:: Brief ::
Could you render the lines of the items below as a JSON list of strings, one string per line with blank lines left out, beginning at the line containing "What is the maximum value for Cod. Canton?" and running through the last line of the items? Leave the pictures out of your answer.

[Stored items]
/---

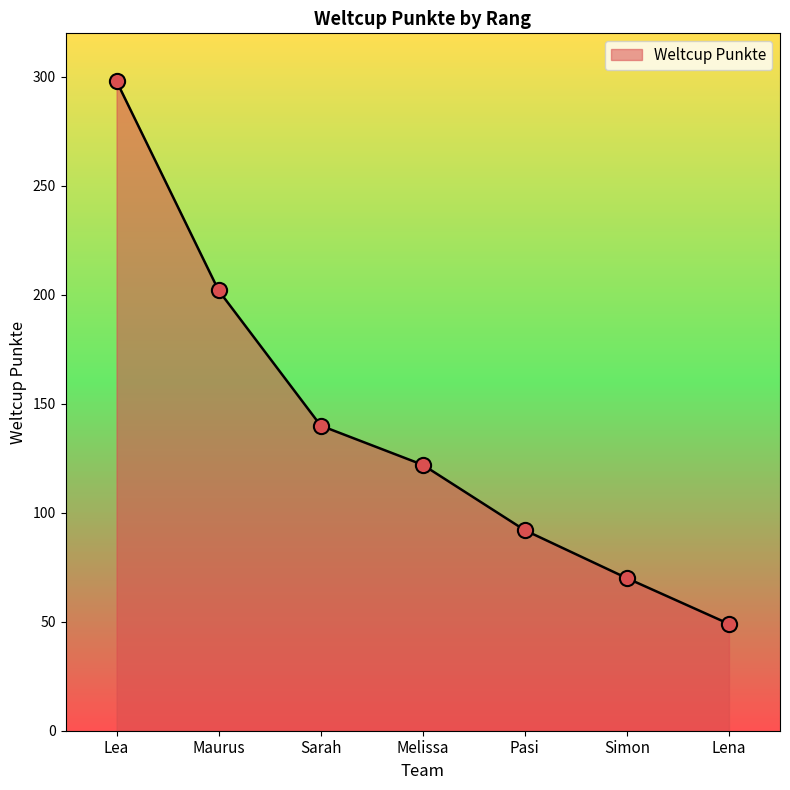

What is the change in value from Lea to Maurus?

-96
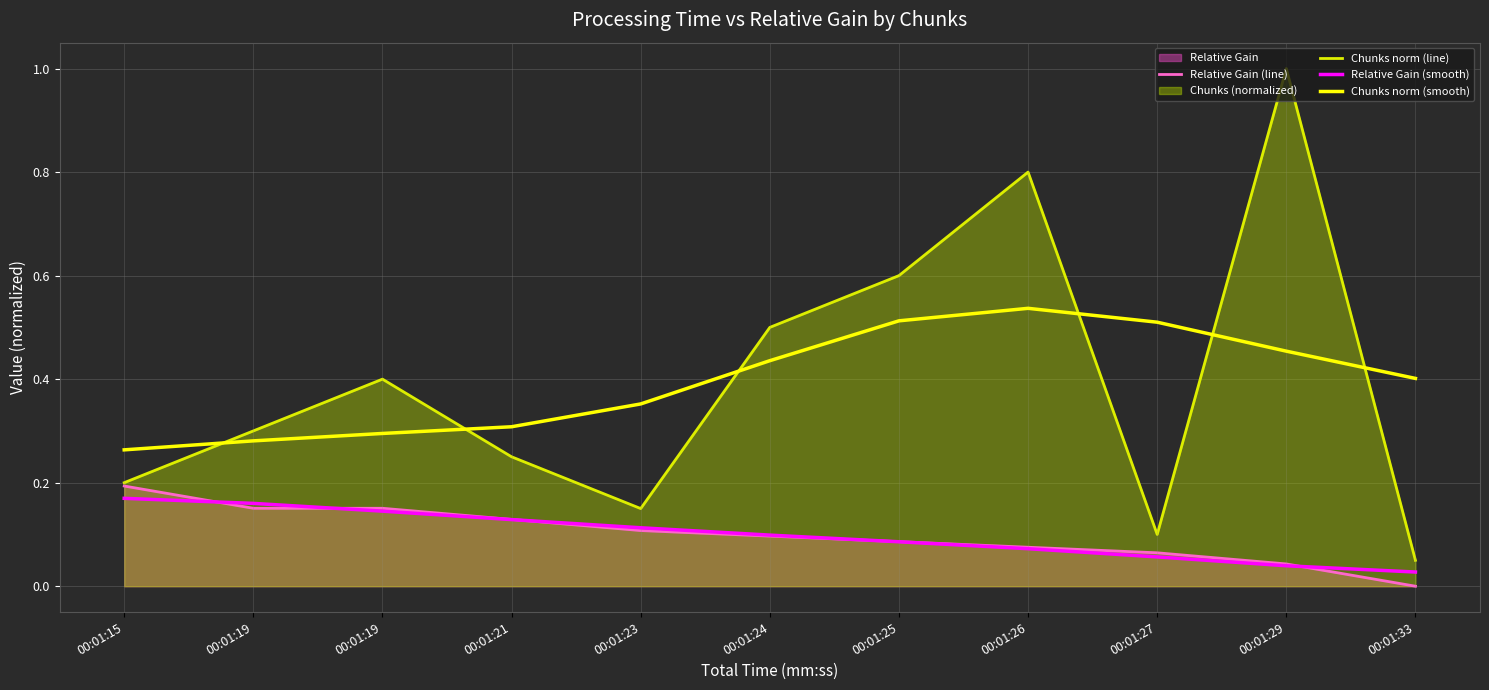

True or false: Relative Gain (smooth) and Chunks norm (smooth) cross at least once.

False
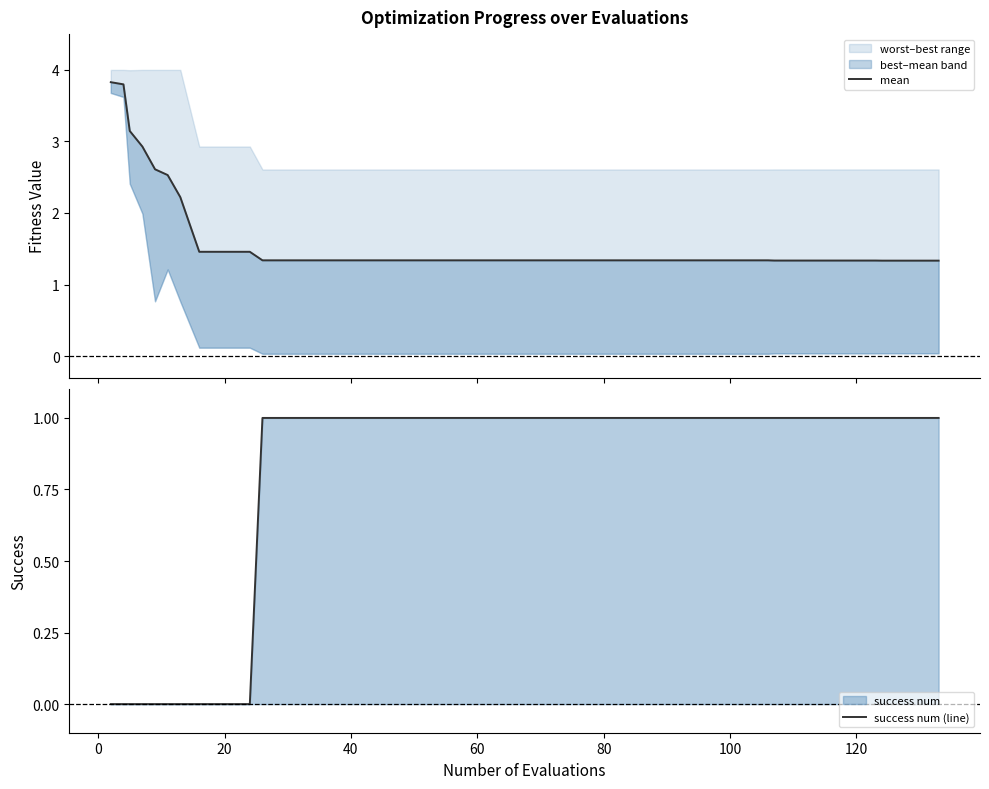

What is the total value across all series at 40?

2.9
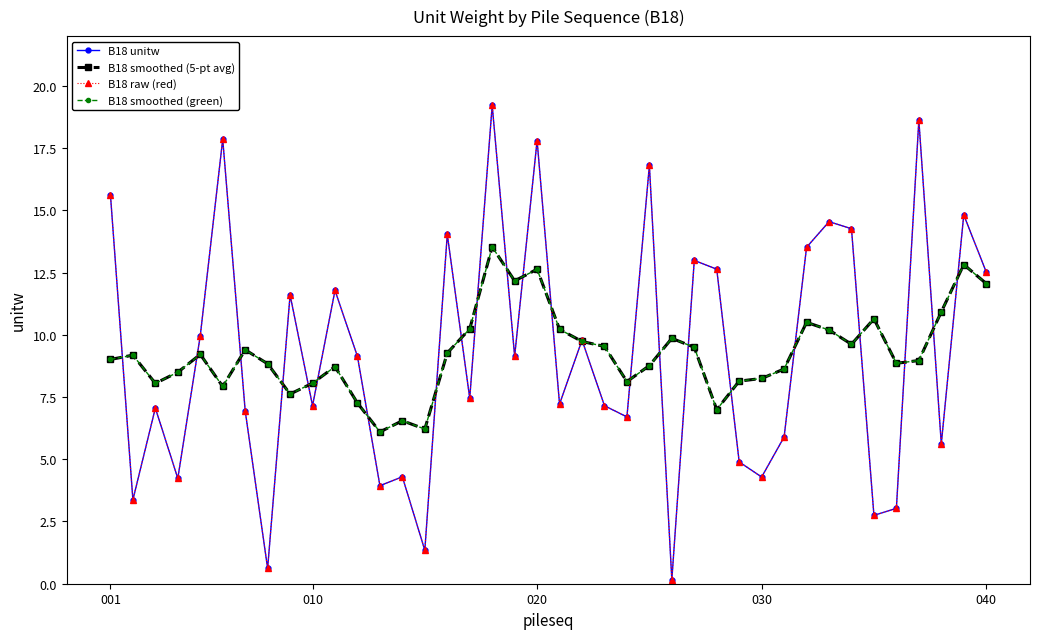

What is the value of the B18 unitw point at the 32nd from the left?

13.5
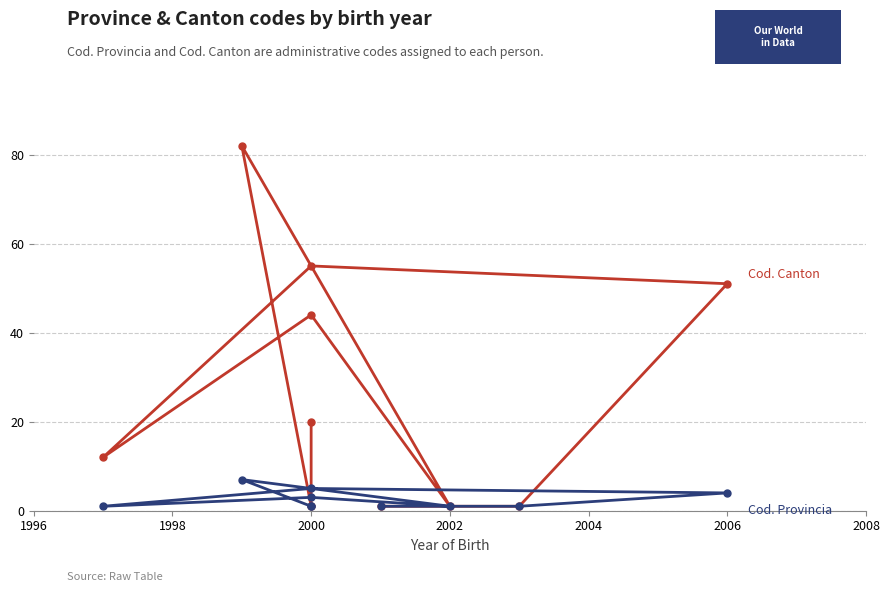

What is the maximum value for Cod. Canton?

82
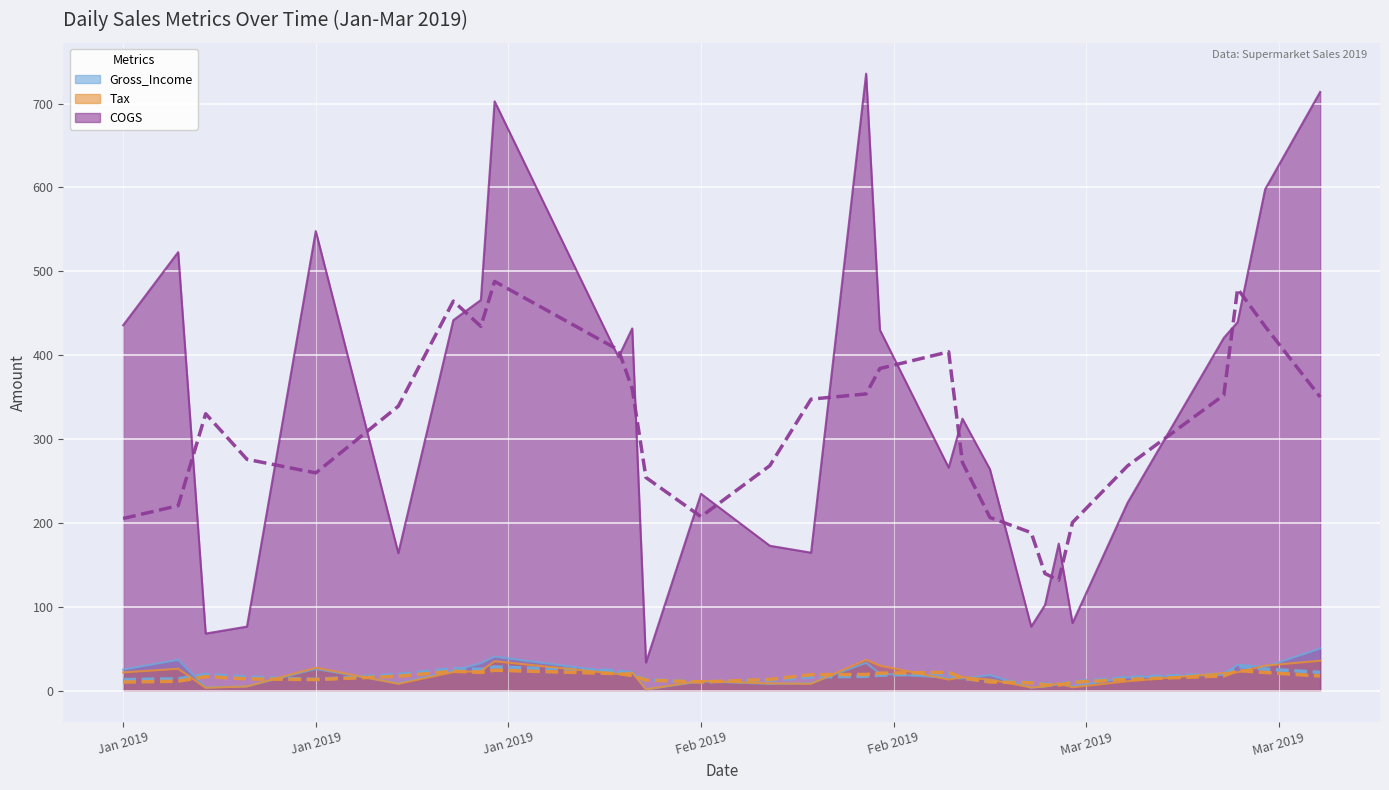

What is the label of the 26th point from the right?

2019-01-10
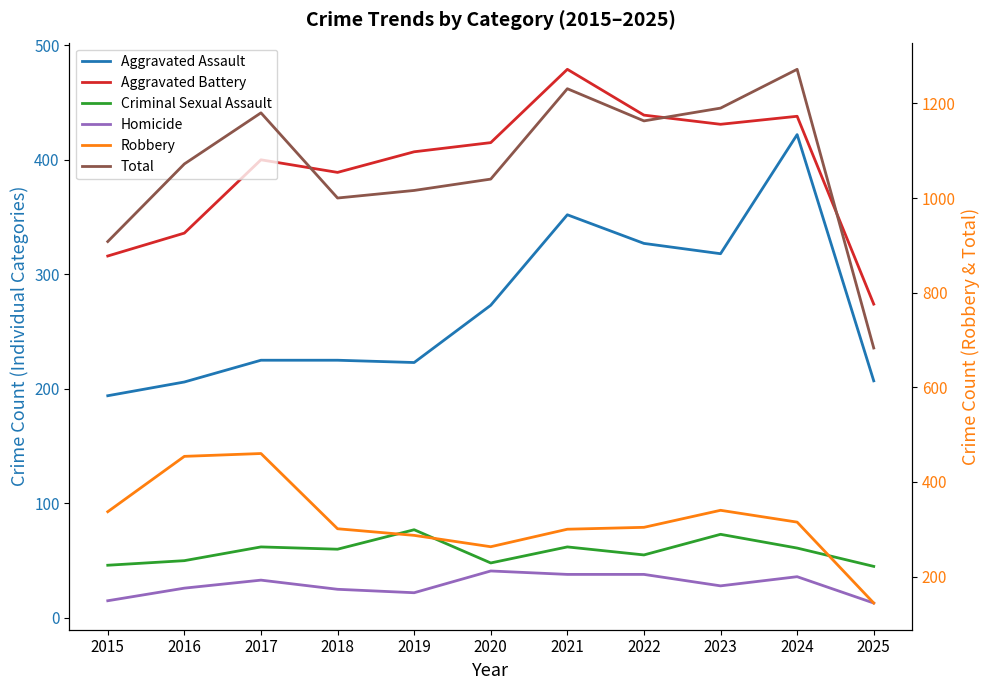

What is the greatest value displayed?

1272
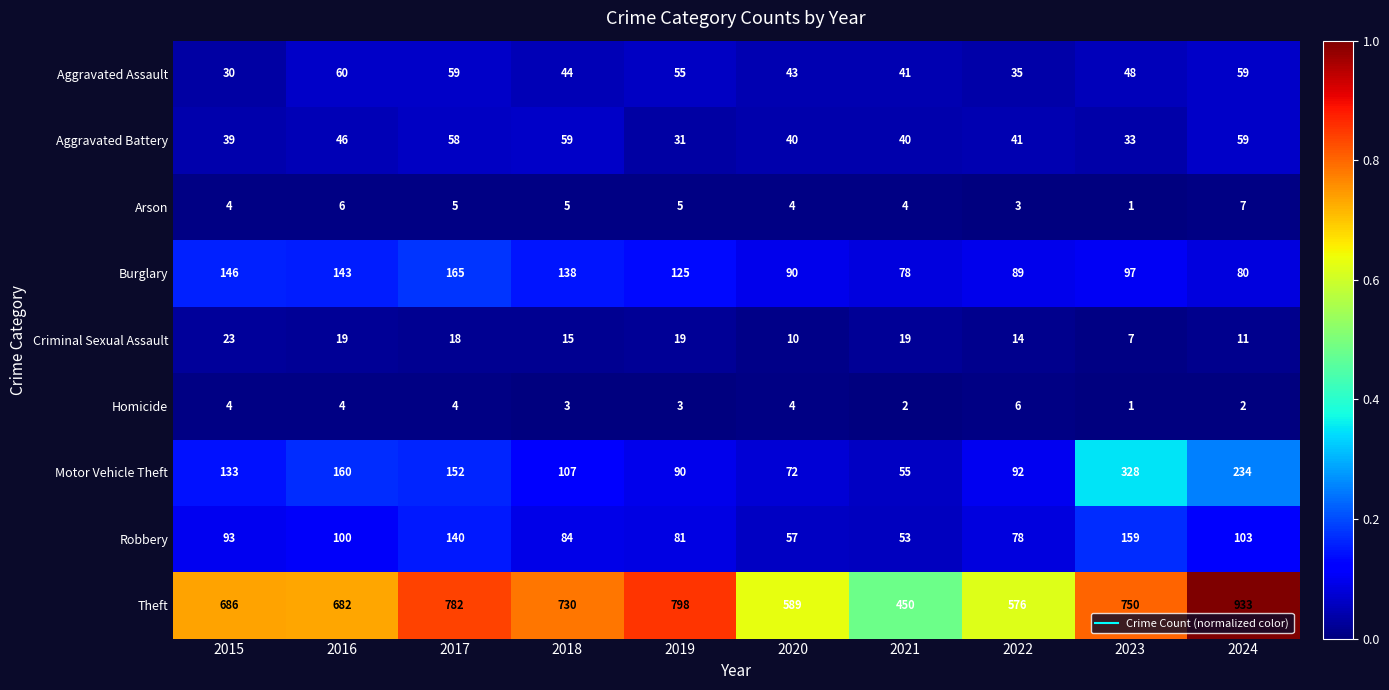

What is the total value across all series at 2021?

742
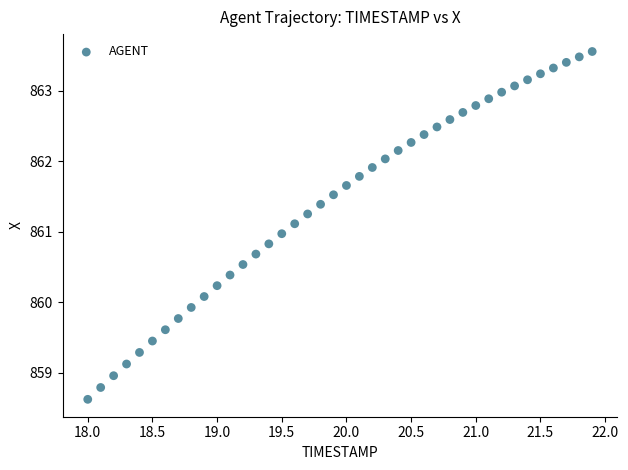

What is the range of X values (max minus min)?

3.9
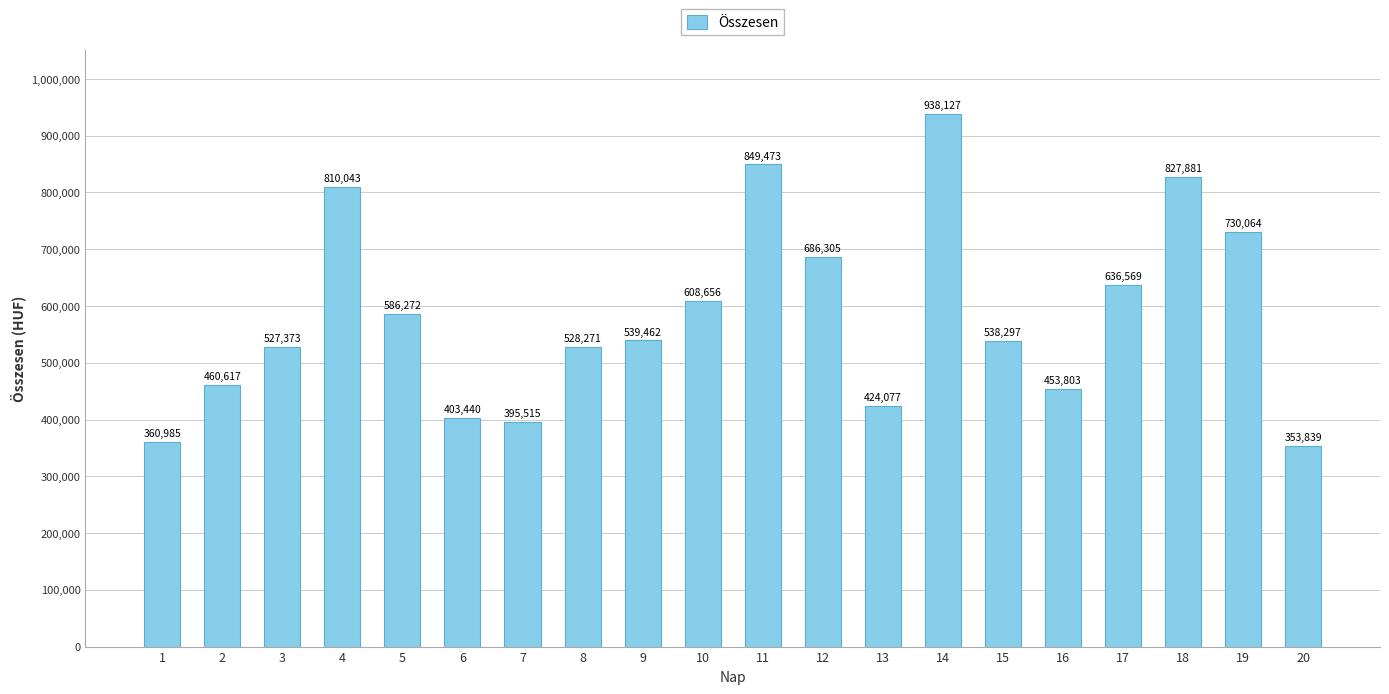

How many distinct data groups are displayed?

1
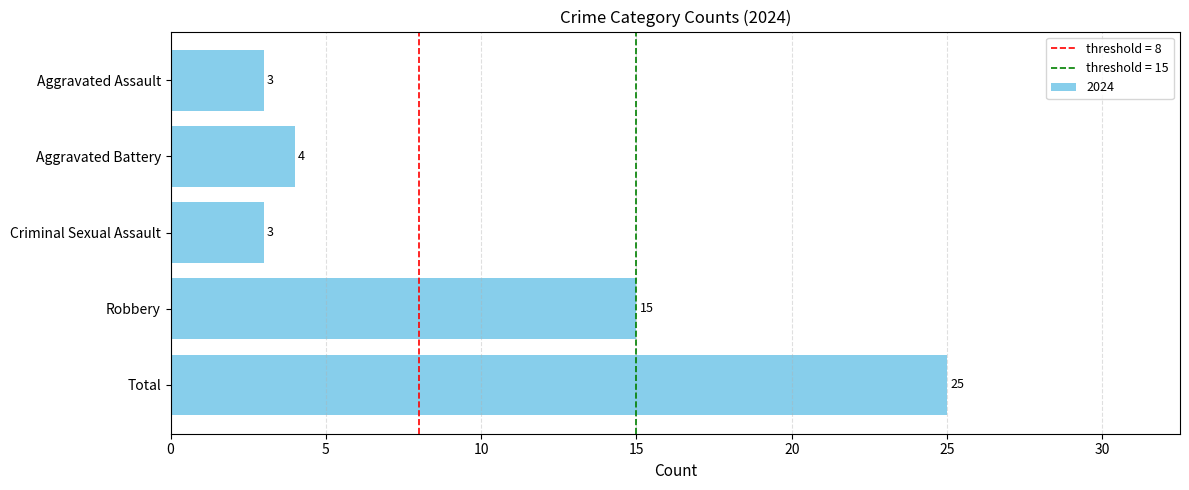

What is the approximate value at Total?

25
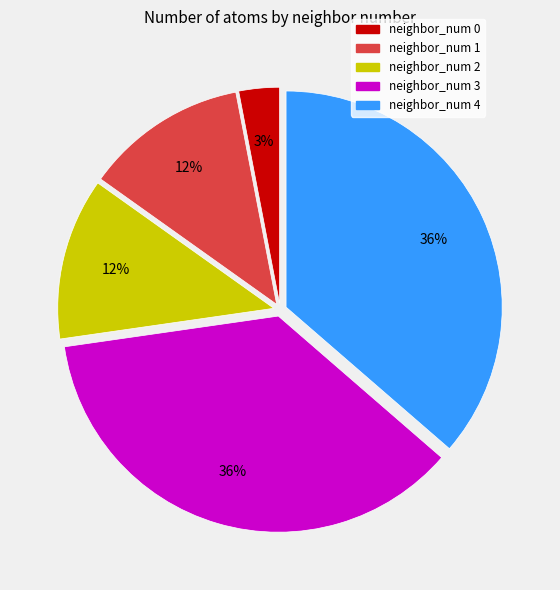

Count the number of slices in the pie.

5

\---

:: Answer section ::
[
  "What is the maximum value for Cod. Canton?",
  "82",
  "What is the label of the 26th point from the right?",
  "2019-01-10",
  "What is the greatest value displayed?",
  "1272",
  "What is the total value across all series at 2021?",
  "742",
  "What is the range of X values (max minus min)?",
  "3.9",
  "How many distinct data groups are displayed?",
  "1",
  "What is the approximate value at Total?",
  "25",
  "Count the number of slices in the pie.",
  "5"
]